Five studies provided diagnostic data, while 13 of 14 offered symptom severity data. Additional variables, including age, sex assigned at birth, prior trauma, family history of depression, and baseline symptom severity, were collected to assess moderation effects. Participants’ histories of trauma and family mental illness were coded from caregiver or self-reports. The study also assessed risk of bias and the certainty of evidence for each outcome.
Across the pooled sample, reduced memory specificity did not predict increased symptom severity of depression or posttraumatic stress over time. In fact, the strength of associations between memory specificity and these symptom outcomes was small and inconsistent across studies. Surprisingly, greater memory specificity (i.e., better recall of specific events) was linked to slightly higher anxiety symptoms, although the certainty of this result was low, and the effect was not consistently observed. The relationship between memory specificity and symptom change appeared to vary significantly by individual and study characteristics, but no clear patterns emerged across potential moderators such as age, sex, or trauma history.
In contrast, when considering the onset of psychiatric disorders, as defined by clinical diagnosis, the results were more robust. Reduced autobiographical memory specificity significantly predicted the first-time onset of any psychiatric disorder, even after accounting for baseline symptoms. This effect was especially strong for depressive disorders: children and adolescents who recalled fewer specific memories were at substantially higher risk of developing depression during the follow-up period. The association with anxiety, eating, and trauma-related disorders was less consistent or limited by fewer data points.
These findings suggest that while memory specificity may not reliably track symptom levels in the general population, it holds potential as a predictive marker for the emergence of clinically significant disorders.

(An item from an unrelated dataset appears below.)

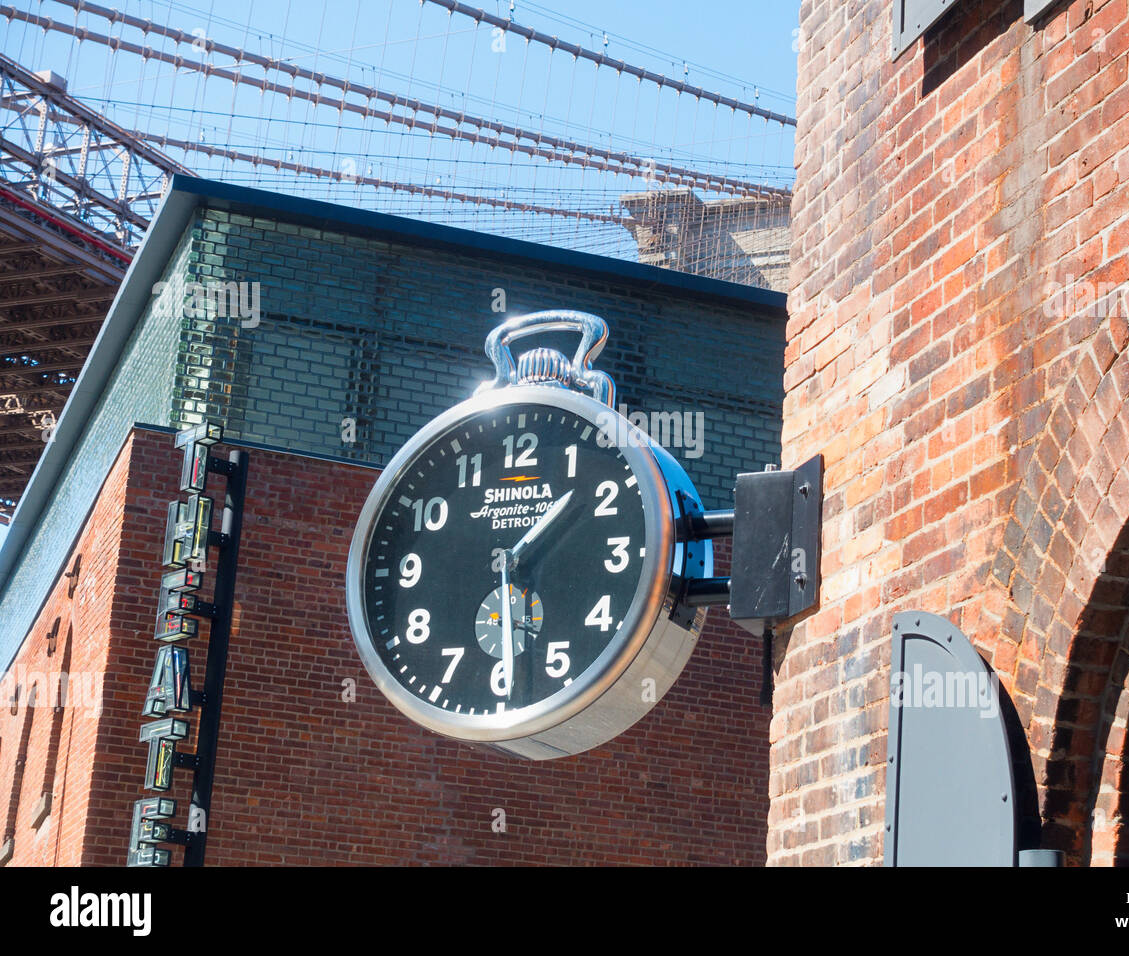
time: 1:28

The authors noted that some findings, especially those related to symptom severity and anxiety, were based on low-quality evidence and subject to considerable heterogeneity across studies.

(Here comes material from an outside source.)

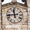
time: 11:43
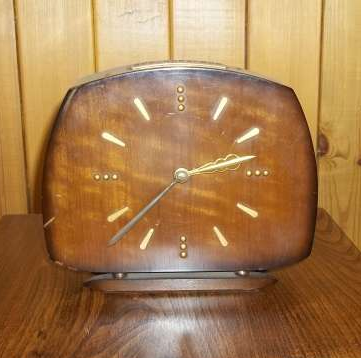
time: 2:38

The research, “The Predictive Power of Autobiographical Memory in Shaping the Mental Health of Young People,” was authored by Uyen Doan, Dou Hong, Leo Mares, Molly Butler, Adrian Dahl Askelund, Charlotte Gutenbrunner, Rachel Hiller, Reginald D. V. Nixon, Vanessa Puetz, Paul E. Jose, Allison Metts, Lauren B. Alloy, Brandon E. Gibb, Alison E. Hipwell, Karen Salmon, Victoria Powell, Naomi Warne, Frances Rice, and Caitlin Hitchcock.